The annual tribute, played by the Relics (known last year as Psychedelic Relics until receiving a cease-and-desist from another Psychedelic Relics band), was a smash. This year’s version differed from last in scripting–emcee “Lumpy Gravy” was off at the Bob Dylan show at the O’Connell Center–but not in theatricality. A huge cheer went up for “Roast Beef,” a character famed locally who can only be described as a lascivious spoof of rock stars who are themselves spoofs of rock stars. “Roast Beef” is the creation of Robby Rucker; the character dates back a couple of decades to a show band Rucker had with his wife Janet and some other local musicians.
The Relics are a ten-piece outfit whose show started with the four-piece Other Voices, who reprised a couple of numbers from their own recent Plaza show and added two new ones.
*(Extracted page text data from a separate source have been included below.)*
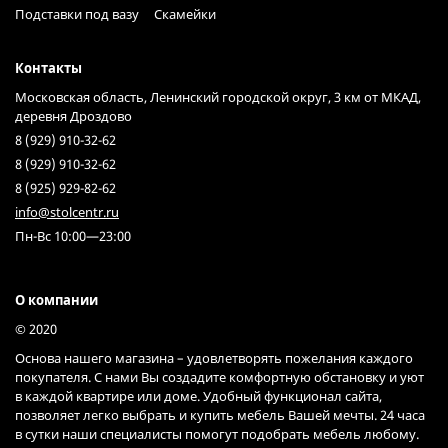
Подставки под вазу
Скамейки
Контакты
Московская область, Ленинский городской округ, 3 км от МКАД,
деревня Дроздово
8 (929) 910-32-62
8 (929) 910-32-62
8 (925) 929-82-62
info@stolcentr.ru
Пн-Вс 10:00—23:00
О компании
© 2020
Основа нашего магазина – удовлетворять пожелания каждого
покупателя. С нами Вы создадите комфортную обстановку и уют
в каждой квартире или доме. Удобный функционал сайта,
позволяет легко выбрать и купить мебель Вашей мечты. 24 часа
в сутки наши специалисты помогут подобрать мебель любому.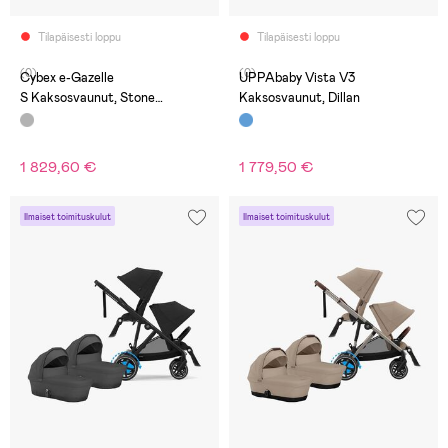
Tilapäisesti loppu
Tilapäisesti loppu
(0)
(0)
Cybex e-Gazelle
UPPAbaby Vista V3
S Kaksosvaunut, Stone
Kaksosvaunut, Dillan
Grey/Silver
1 829,60 €
1 779,50 €
Ilmaiset toimituskulut
Ilmaiset toimituskulut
After the brilliant “Suite: Judy Blue Eyes,” the full-complement Relics took the stage and played 17 numbers, including a three-song ode to The Who that made you lament some music written after 1977 and that of The Who in particular.
The set list took liberties with the original and not to any detriment; the inclusion of Bowie’s “Space Oddity” (which also dates from 1969) would have been a sticking point for pedants only. Encore “Happy Together,” another song never heard at Yasgur’s Farm, had this writer doing the swim with another person born a decade too late to have attended the original Aquarian exposition.
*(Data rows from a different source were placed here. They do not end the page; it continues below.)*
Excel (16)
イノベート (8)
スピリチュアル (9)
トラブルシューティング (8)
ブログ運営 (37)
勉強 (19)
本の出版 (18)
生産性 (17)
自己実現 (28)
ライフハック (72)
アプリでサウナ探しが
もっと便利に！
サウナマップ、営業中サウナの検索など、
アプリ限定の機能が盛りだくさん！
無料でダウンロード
The Relics once again costumed themselves in bits and pieces from the day; in general this was tutti-frutti tie-dye but there was also a smashing pair of red-white-and-blue striped trousers worn by David Ottenberg and a fringed suede vest worn by Bob McPeek. Such attire, if not still sold in Gainesville, is widely available on Telegraph Avenue in Berkeley, should anyone wish to avail him or herself of it for next year’s concert.
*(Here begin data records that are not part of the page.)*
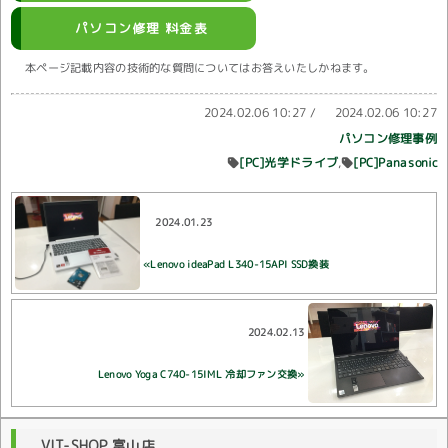
パソコン修理 料金表
本ページ記載内容の技術的な質問についてはお答えいたしかねます。
2024.02.06 10:27
/
2024.02.06 10:27
パソコン修理事例
[PC]光学ドライブ
[PC]Panasonic
2024.01.23
«Lenovo ideaPad L340-15API SSD換装
2024.02.13
Lenovo Yoga C740-15IML 冷却ファン交換»
VIT-SHOP 富山店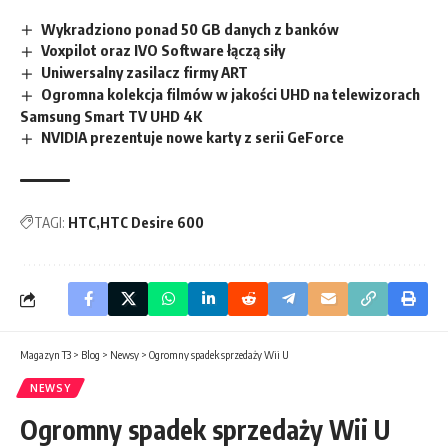
Wykradziono ponad 50 GB danych z banków
Voxpilot oraz IVO Software łączą siły
Uniwersalny zasilacz firmy ART
Ogromna kolekcja filmów w jakości UHD na telewizorach
Samsung Smart TV UHD 4K
NVIDIA prezentuje nowe karty z serii GeForce
TAGI:
HTC
HTC Desire 600
Magazyn T3
>
Blog
>
Newsy
>
Ogromny spadek sprzedaży Wii U
NEWSY
Ogromny spadek sprzedaży Wii U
The Woodstock Tribute is a highlight of the summer concert series, which closes next week after a five-month run. In a season of spectacular concerts it held supreme as both concert and event, a gathering of the old Gainesville tribe for the purpose of celebrating not just a benchmark event but a generational ethos and rallying cry that must seem colorfully quaint to today’s youth, who want to buy into the system as soon as possible and for the biggest possible bucks. The Woodstock tribute show is a reminder of a time when the main threat to one’s survival was Uncle Sam’s military, not Uncle Sam’s financial crises. It was the grooviest show I saw all season and I hate waiting a full year to groove that way again.